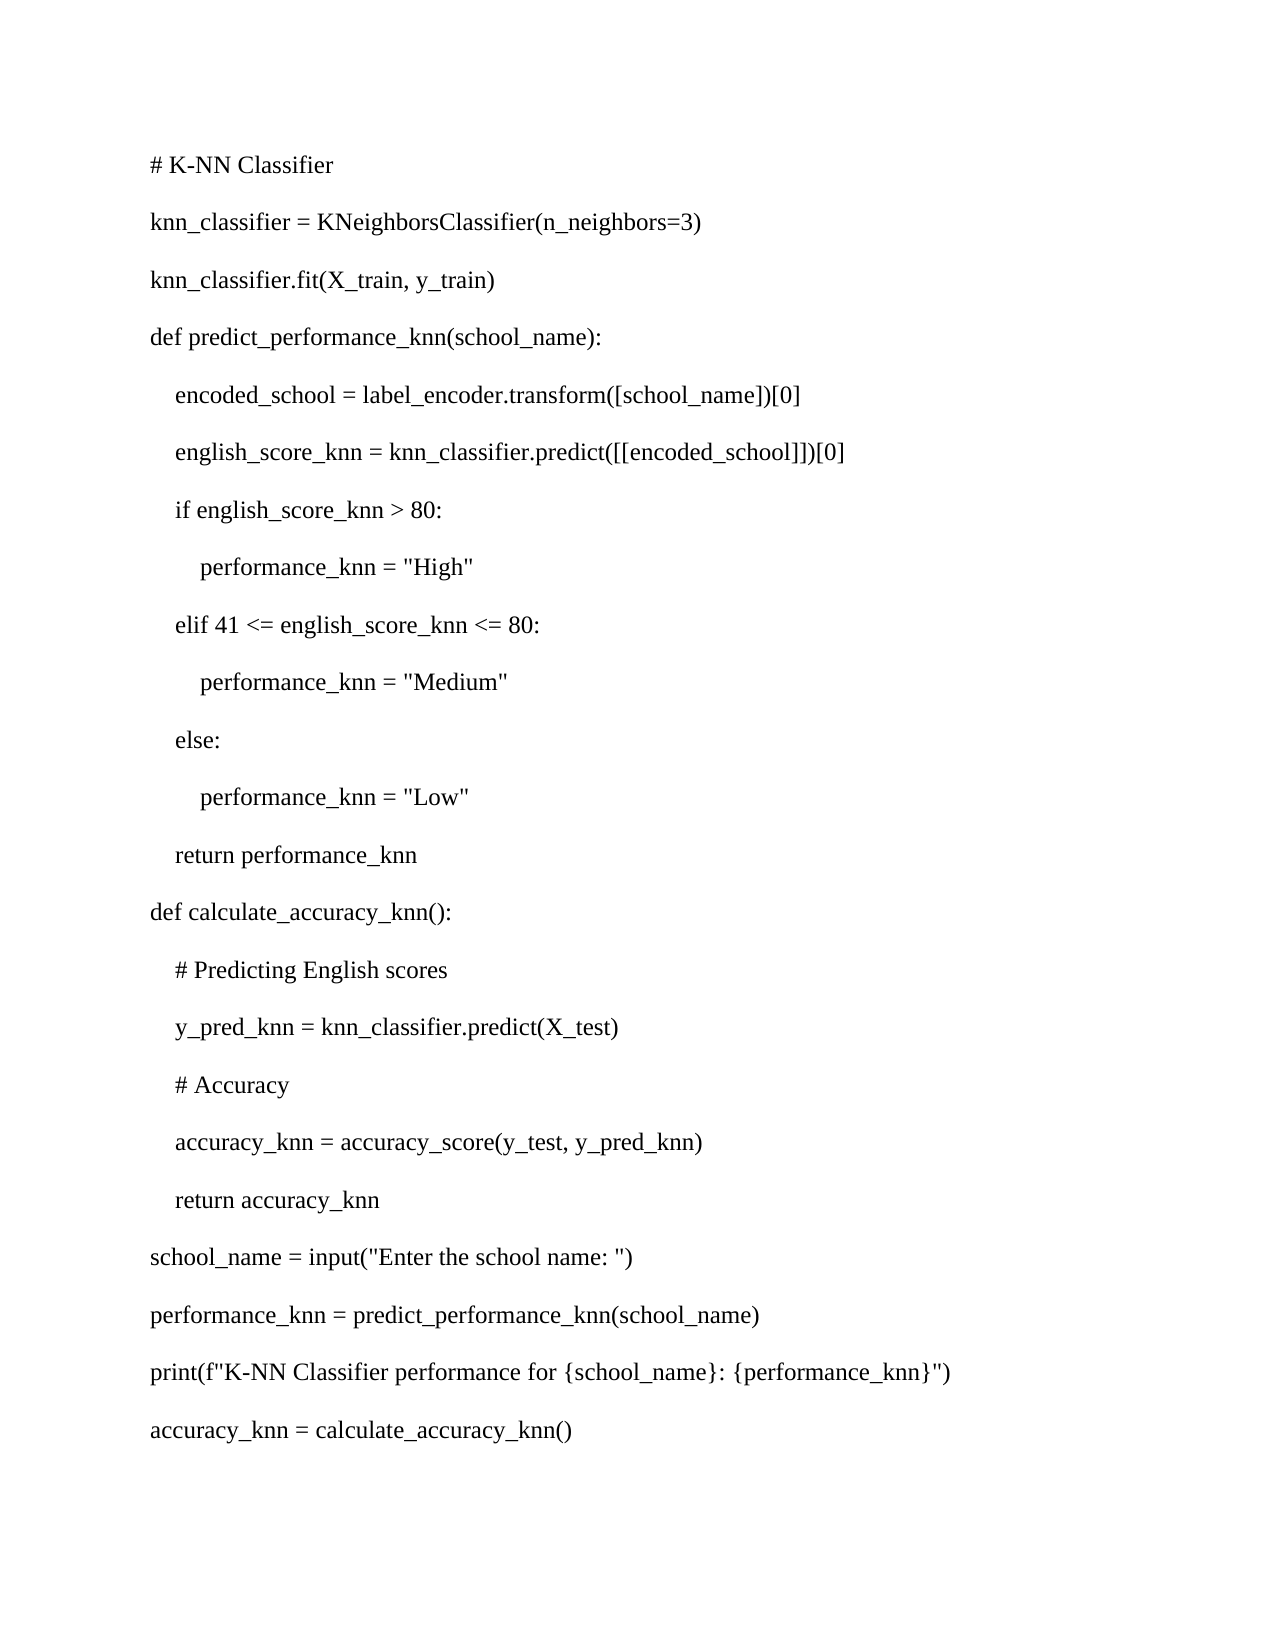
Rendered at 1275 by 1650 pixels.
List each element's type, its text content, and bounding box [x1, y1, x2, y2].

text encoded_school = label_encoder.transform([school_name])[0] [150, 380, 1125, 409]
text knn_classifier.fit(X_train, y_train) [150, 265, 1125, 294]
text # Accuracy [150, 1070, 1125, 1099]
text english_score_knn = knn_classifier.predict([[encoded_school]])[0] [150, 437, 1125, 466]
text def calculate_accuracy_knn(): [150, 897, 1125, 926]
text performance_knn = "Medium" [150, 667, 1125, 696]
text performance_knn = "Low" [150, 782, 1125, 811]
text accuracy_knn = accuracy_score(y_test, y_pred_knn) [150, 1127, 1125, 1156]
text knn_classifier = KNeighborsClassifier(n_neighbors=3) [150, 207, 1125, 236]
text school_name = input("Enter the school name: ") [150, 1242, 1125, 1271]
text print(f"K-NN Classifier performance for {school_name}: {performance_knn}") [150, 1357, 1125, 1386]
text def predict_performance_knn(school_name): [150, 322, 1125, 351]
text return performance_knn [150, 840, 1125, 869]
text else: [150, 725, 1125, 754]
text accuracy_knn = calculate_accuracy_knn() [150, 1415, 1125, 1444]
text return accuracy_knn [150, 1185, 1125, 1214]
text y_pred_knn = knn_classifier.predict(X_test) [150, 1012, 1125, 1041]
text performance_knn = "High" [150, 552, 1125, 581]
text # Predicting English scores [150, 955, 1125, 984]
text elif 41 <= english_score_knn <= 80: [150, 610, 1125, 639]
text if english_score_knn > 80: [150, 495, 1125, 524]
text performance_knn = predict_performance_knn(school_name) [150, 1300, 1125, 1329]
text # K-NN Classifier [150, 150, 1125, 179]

_ _ _ _ _

WHAT YOU HAVE TO DO -
The reply should hold every line of the records unchanged and no pictures.

TASK OUTPUT -
Rendered at 1275 by 1650 pixels.
List each element's type, its text content, and bounding box [x1, y1, x2, y2].

text encoded_school = label_encoder.transform([school_name])[0] [150, 380, 1125, 409]
text knn_classifier.fit(X_train, y_train) [150, 265, 1125, 294]
text # Accuracy [150, 1070, 1125, 1099]
text english_score_knn = knn_classifier.predict([[encoded_school]])[0] [150, 437, 1125, 466]
text def calculate_accuracy_knn(): [150, 897, 1125, 926]
text performance_knn = "Medium" [150, 667, 1125, 696]
text performance_knn = "Low" [150, 782, 1125, 811]
text accuracy_knn = accuracy_score(y_test, y_pred_knn) [150, 1127, 1125, 1156]
text knn_classifier = KNeighborsClassifier(n_neighbors=3) [150, 207, 1125, 236]
text school_name = input("Enter the school name: ") [150, 1242, 1125, 1271]
text print(f"K-NN Classifier performance for {school_name}: {performance_knn}") [150, 1357, 1125, 1386]
text def predict_performance_knn(school_name): [150, 322, 1125, 351]
text return performance_knn [150, 840, 1125, 869]
text else: [150, 725, 1125, 754]
text accuracy_knn = calculate_accuracy_knn() [150, 1415, 1125, 1444]
text return accuracy_knn [150, 1185, 1125, 1214]
text y_pred_knn = knn_classifier.predict(X_test) [150, 1012, 1125, 1041]
text performance_knn = "High" [150, 552, 1125, 581]
text # Predicting English scores [150, 955, 1125, 984]
text elif 41 <= english_score_knn <= 80: [150, 610, 1125, 639]
text if english_score_knn > 80: [150, 495, 1125, 524]
text performance_knn = predict_performance_knn(school_name) [150, 1300, 1125, 1329]
text # K-NN Classifier [150, 150, 1125, 179]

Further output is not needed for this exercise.